Non era certo la prima volta che delle opere d'arte mostravano nudi integrali con un intento provocatorio, il quadro "L'origine del mondo" di Gustav Courbet, oggi al Museo d'Orsay, primo piano di una vagina, è datato 1866. Ma quello di "Made in Heaven" era un momento di passaggio dagli anni '80 ai '90, la blasfemia e gli estremi legati all'edonismo di fine decennio andavano di moda (Madonna passava dalla provocazione verbale ancora soft di Like a Virgin a quella visiva e decisamente hard del libro Sex) e l'Aids era un argomento che in quel momento iniziava a fare paura.

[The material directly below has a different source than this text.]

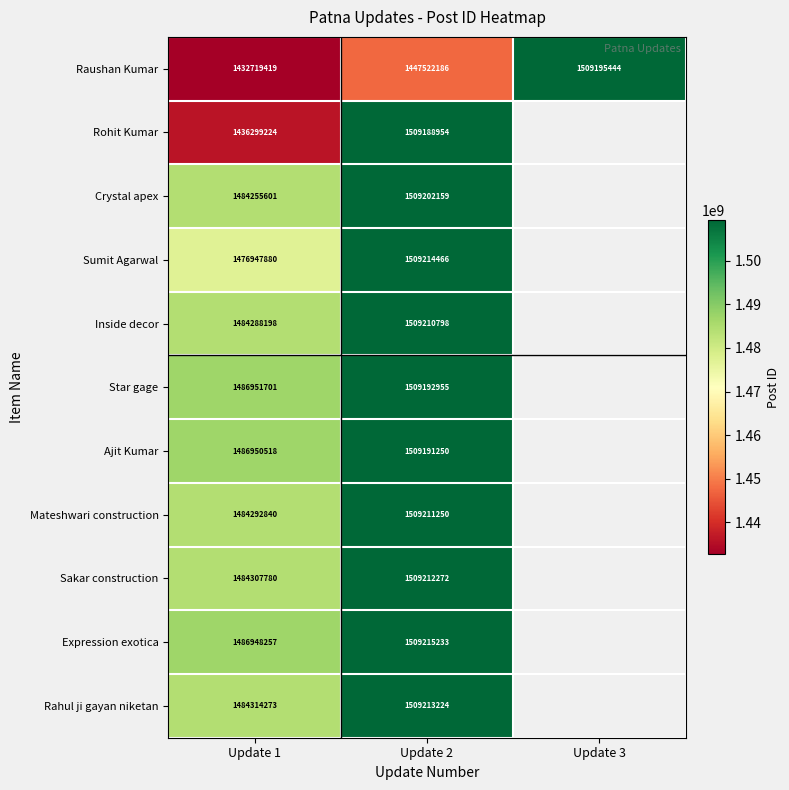

How many categories are shown in the chart?

3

Ciò che resta della discussa serie di fotografie e sculture in vetro torna oggi in mostra dopo 20 anni a New York, nell'Upper East Side, nella galleria-appartamento di Amalia Dalyan e Daniella Luxembourg che si può visitare su prenotazione. Tra le opere esibite c'è anche "Exaltation", una delle più forti, che, ha detto la gallerista al New York Magazine, è stata acquistata anni fa da Damien Hirst. Koons fu accusato all'epoca di essere a corto di idee e di cercare solo lo scandalo facile, critiche a cui rispose sostenendo di essere un artista carismatico alla ricerca dell'umanità e di essersi voluto mettere in gioco in prima persona. Come lo stesso Warhol, Koons aveva capito che cimentarsi col divismo e il potere dei personaggi "famosi", portava grande fortuna agli artisti. Ciò che capì prima di molti altri fu che il discorso funzionava ancora meglio rendendo se stesso un'icona mediale da sfruttare.
Il gusto che lega tutte le sue opere, kitsch, plasticato, rococò contemporaneo, si riscontra in questo ciclo che, a rivederlo oggi, sembra stigmatizzare la chiusura di quel decennio così controverso come sono stati gli anni '80: dal post-punk allo yuppismo.

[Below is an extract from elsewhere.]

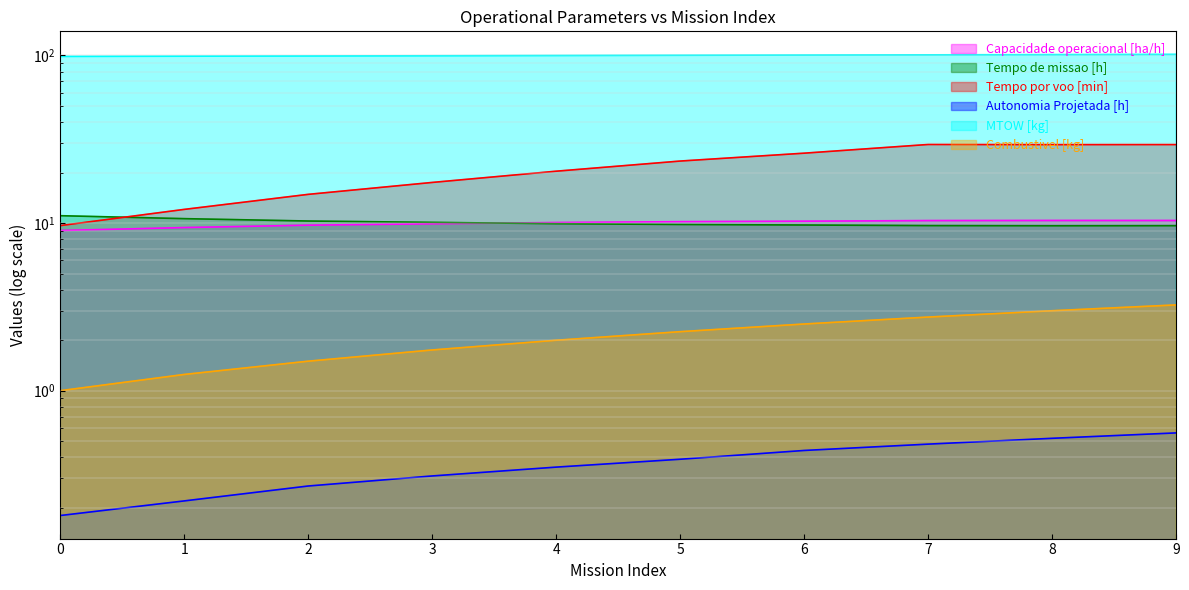

Which category has the highest value across all series?

9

Nove immagini e una scultura di vetro sono tornate dunque in mostra fino al 21 gennaio 2011, accompagnate da un nuovo libro contenente un saggio del curatore e critico Alison Gingeras, oltre all'ampia intervista di Francesco Vezzoli con Riccardo Schicchi, il fotografo e produttore di film porno, a cui è attribuita la creazione del personaggio di Cicciolina.

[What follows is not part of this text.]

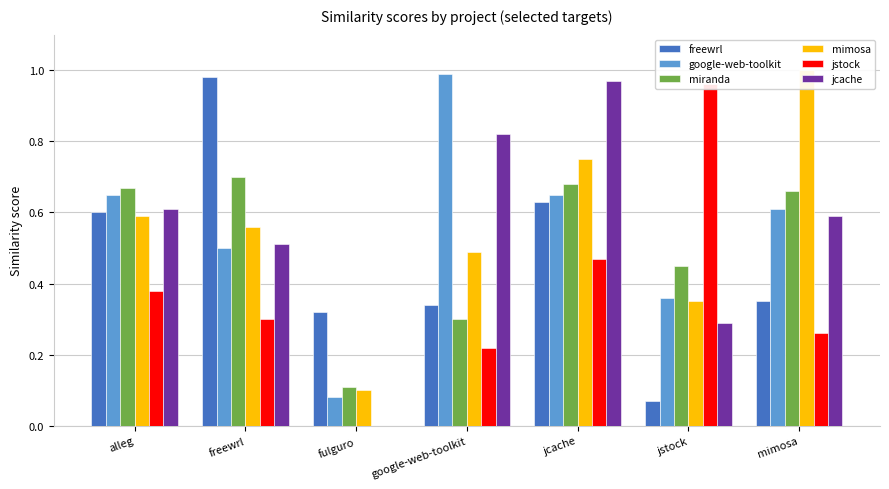

What is the value of the jstock bar at the 6th from the left?

1.0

Non un centesimo ricavato dalla vendita dei pezzi di "Made in Heaven" (600.000 dollari al pezzo fino a 10 anni fa, oggi molto di più) è finito nelle tasche della Staller che non perde occasione per denunciare pubblicamente il mancato adempimento agli obblighi dell'artista come padre e ex-marito. Ricordiamo che alcuni lavori di Koons sono trai i più quotati per un artista vivente, l'opera "Hanging heart" è stata battuta all'asta da Sotheby's nel 2007 per oltre 23 milioni di dollari e acquistata da Larry Gagosian, mentre l'anno successivo "Balloon Flowers Magenta" andò via da Christie's per 25 milioni di dollari. Oggi Koons lavora nella sua factory di Chelsea, a New York, e ha alle sue dipendenze 135 assistenti, lui disegna immagini al computer e loro le realizzano: è il superamento delle teorie benjaminiane sull'opera d'arte nell'epoca della sua riproducibilità tecnica, verso una compiutezza dell'opera d'arte nell'epoca della sua etero-producibilità tecnica in cui l'artista non si sporca neanche più le mani.